Landis+Gyr, a multinational corporation owned by Toshiba, filed a civil suit against MuckRock.com and Seattle City Light in late May on the grounds that the city utility department accidentally released a string of documents that had sensitive information about the businesses’ network and techniques to the website. The company was able to persuade a judge to place a temporary restraining order on the case, making MuckRock take the documents off the site and preventing them from releasing additional records about the company.
Regardless, the legal case over the documents is by no means over, given that cyber security, privacy and the First Amendment are in the mix.
“We help people file public records requests, it’s something we’ve done tens of thousands of times without too many incidents, and it’s very surprising to see a private entity claim that they have the legal right to force a news organization to remove information that was legally obtained,” Michael Morisy, MuckRock’s co-founder, told StateScoop.
Morisy added the noted request was made by Phil Mocek, who used the site to ask the city utility for plans and policies related to the security of internet-connected smart meters.

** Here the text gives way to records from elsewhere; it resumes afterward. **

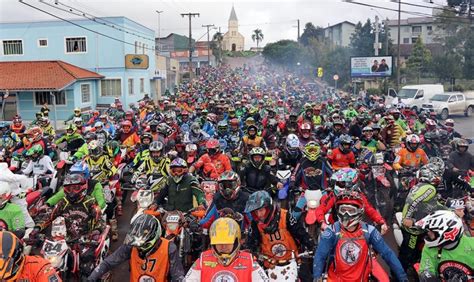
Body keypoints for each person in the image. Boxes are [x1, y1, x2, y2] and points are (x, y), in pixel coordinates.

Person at [313, 190, 407, 281]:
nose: (346, 214)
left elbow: (387, 254)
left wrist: (403, 278)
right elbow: (320, 255)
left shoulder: (369, 231)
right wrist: (317, 278)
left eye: (350, 210)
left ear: (359, 211)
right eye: (343, 210)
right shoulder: (331, 231)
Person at [87, 213, 184, 282]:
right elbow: (108, 262)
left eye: (143, 245)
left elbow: (178, 276)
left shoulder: (169, 248)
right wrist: (92, 278)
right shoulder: (132, 245)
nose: (139, 248)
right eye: (137, 245)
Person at [244, 190, 315, 279]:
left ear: (268, 208)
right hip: (270, 265)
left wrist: (311, 245)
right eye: (256, 212)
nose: (259, 215)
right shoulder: (255, 225)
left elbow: (300, 233)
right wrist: (251, 253)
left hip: (293, 261)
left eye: (261, 210)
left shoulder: (286, 216)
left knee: (308, 277)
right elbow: (251, 243)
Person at [185, 217, 269, 281]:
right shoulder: (202, 261)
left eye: (227, 243)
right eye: (219, 243)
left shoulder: (249, 262)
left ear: (236, 242)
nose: (223, 247)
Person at [399, 162, 446, 275]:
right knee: (409, 253)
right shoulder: (430, 188)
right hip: (414, 228)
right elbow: (413, 202)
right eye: (438, 174)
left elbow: (433, 203)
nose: (439, 177)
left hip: (420, 222)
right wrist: (408, 218)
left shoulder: (420, 185)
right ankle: (399, 274)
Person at [416, 210, 473, 281]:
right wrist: (427, 276)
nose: (428, 234)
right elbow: (426, 270)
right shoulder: (429, 248)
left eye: (432, 232)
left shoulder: (471, 245)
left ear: (446, 233)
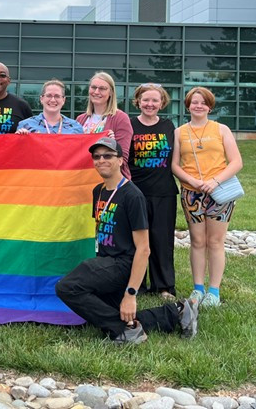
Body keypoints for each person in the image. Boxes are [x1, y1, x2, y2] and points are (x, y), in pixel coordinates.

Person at [55, 137, 199, 345]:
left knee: (67, 287)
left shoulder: (133, 196)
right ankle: (179, 311)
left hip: (123, 265)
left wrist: (131, 293)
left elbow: (143, 249)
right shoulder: (99, 191)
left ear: (121, 160)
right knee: (113, 314)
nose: (101, 160)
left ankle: (127, 332)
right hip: (106, 261)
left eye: (108, 156)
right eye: (97, 156)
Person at [172, 87, 243, 308]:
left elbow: (236, 162)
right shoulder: (179, 132)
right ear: (188, 105)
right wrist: (193, 182)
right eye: (194, 102)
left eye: (203, 102)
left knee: (215, 241)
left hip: (219, 194)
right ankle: (198, 288)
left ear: (209, 106)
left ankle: (214, 291)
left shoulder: (221, 129)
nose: (198, 106)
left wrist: (215, 181)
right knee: (197, 241)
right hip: (191, 194)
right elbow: (174, 164)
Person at [128, 83, 179, 300]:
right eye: (145, 100)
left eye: (154, 100)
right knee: (134, 241)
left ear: (162, 103)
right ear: (138, 101)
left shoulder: (169, 126)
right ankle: (136, 285)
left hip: (164, 192)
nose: (150, 104)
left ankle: (164, 286)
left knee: (162, 240)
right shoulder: (129, 126)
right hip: (135, 192)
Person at [76, 72, 132, 178]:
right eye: (94, 87)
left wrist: (114, 145)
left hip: (110, 182)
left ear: (111, 92)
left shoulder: (120, 118)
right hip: (85, 180)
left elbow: (123, 160)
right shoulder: (80, 119)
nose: (97, 92)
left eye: (102, 88)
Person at [16, 79, 83, 134]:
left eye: (57, 96)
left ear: (63, 100)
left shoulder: (76, 128)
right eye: (48, 96)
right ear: (41, 99)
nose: (53, 100)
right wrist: (19, 138)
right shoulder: (26, 125)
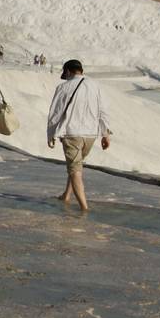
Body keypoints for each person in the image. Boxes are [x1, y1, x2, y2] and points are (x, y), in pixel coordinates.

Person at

The city disclosed some documents highlighting the network of the system, in addition to redacted versions of Landis+Gyr’s contract with Seattle.
Whenever Mocek, a resident of Seattle, requested the city to take down “only what you are required to redact.” In response, the city told the company it intended to release the documents in full. As a result, Landis+Gyr went to court. The company’s lawyer stated the documents had “ valuable information about plaintiffs’ pricing models, as well as proprietary and confidential network systems, technology and research data that could not be obtained by other means.”
The company believes the disclosure of this information would hinder its ability to compete in the marketplace and that the city mistakenly released information about the company’s network that could fall “into the hands of plaintiffs’ competitors and bad actors who would exploit plaintiffs’ network security information to penetrate protected computer and utility networks.”
Toby Nixon, president of the nonprofit Washington Coalition for Open Government, believes it is probably true that the city made an error in disclosing the data, since the state’s public records law allowed exemptions to keep network security safe.
By contrast, Eric David, an attorney specializing in First Amendment law with the firm Brooks Pierce, claimed MuckRock has a more powerful case, especially as its pertains to Landis+Gyr’s claim that disclosing the documents would hinder the company from flourishing.
“Companies regularly, in my experience, think their stuff is a trade secret, when it’s really not,” David said in an article for FullScoop. “It might be confidential, it might be uncomfortable that it comes out, it might put them at a competitive disadvantage, but that doesn’t make it a trade secret under most state laws. …There’s always a risk when you bid for government contracts that some aspects of your business model could become public, and these companies know that.”
David is also weary that MuckRock should be a party in the suit, since both Mocek and MuckRock legally requested and obtained the documents.
“The remedy is against the party that released the documents, it’s not against the website,” he said. “If the company wants to sue the government for money damages or for ruining their business for releasing the documents, then go for it.”